# How to show OBS output on classroom screen



## RachelThorn (Oct 12, 2020)

I am teaching a course that is simultaneously in person and broadcast/recorded. I have two monitors plus the classroom screen. I want the first two screens to see PowerPoint and OBS controls, but I want what's shown on the screen to be exactly what is being broadcast/recorded. By the way, I am still completely puzzled by OBS's "studio mode" with the split screen. I think what I basically want is for that right-hand window in OBS to be what is shown on the classroom screen. Any advice?

Edit: Also, it would be great if I could get OBS audio output to play on the classroom speakers. I tried this in the last class and I couldn't figure out how to get it to work. I am using an HDMI cable to connect the computer to the classroom screen/speakers, so it should be possible to send sound out, too. I have IShowU Audio Capture installed.


----------



## lebaston100 (Oct 12, 2020)

You can use the "Fullscreen Projector (Program)" to display the obs output on any screen. Just right click the program (right side) area and select it in the contect menu.
If you have studio mode disabled it will be called ""Fullscreen Projector (Preview)".
A´s for audio, you have to set the "Monitoring Device" in the settings under the Audio tab to the hdmi audio device. Then in the "Advanced audio properties" (right click the mixer area) you have to set all sources that you want to out to "Monitor and Output".


----------



## RachelThorn (Oct 13, 2020)

lebaston100 said:


> You can use the "Fullscreen Projector (Program)" to display the obs output on any screen.
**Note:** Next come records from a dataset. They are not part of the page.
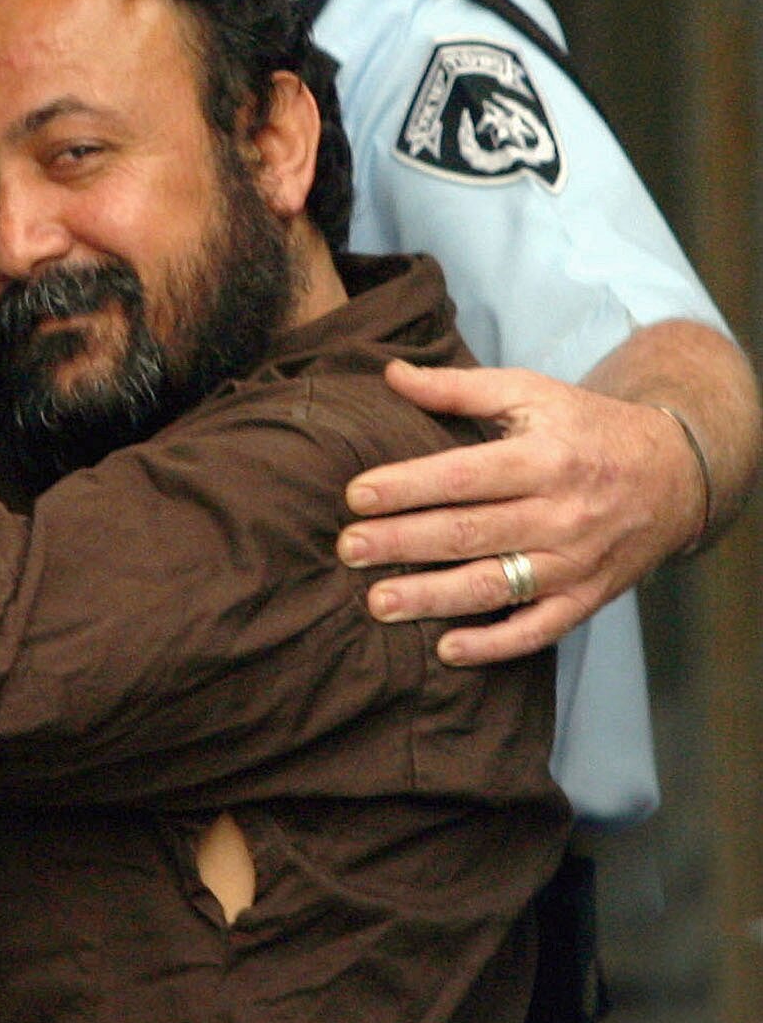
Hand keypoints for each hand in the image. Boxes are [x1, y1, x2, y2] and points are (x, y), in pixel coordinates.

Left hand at [336, 358, 705, 664]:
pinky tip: (446, 649)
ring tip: (377, 603)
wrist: (674, 475)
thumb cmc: (586, 429)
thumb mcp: (532, 393)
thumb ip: (459, 388)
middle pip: (470, 533)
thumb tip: (391, 374)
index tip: (355, 496)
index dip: (407, 486)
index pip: (464, 476)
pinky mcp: (586, 599)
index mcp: (544, 457)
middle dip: (403, 543)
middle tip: (348, 549)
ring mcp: (575, 562)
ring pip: (495, 585)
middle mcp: (562, 513)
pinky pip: (538, 631)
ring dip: (433, 598)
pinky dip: (494, 644)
Just right click the program (right side) area and select it in the contect menu.
> If you have studio mode disabled it will be called ""Fullscreen Projector (Preview)".
> A´s for audio, you have to set the "Monitoring Device" in the settings under the Audio tab to the hdmi audio device. Then in the "Advanced audio properties" (right click the mixer area) you have to set all sources that you want to out to "Monitor and Output".


Thank you for this! I will try what you suggested!


----------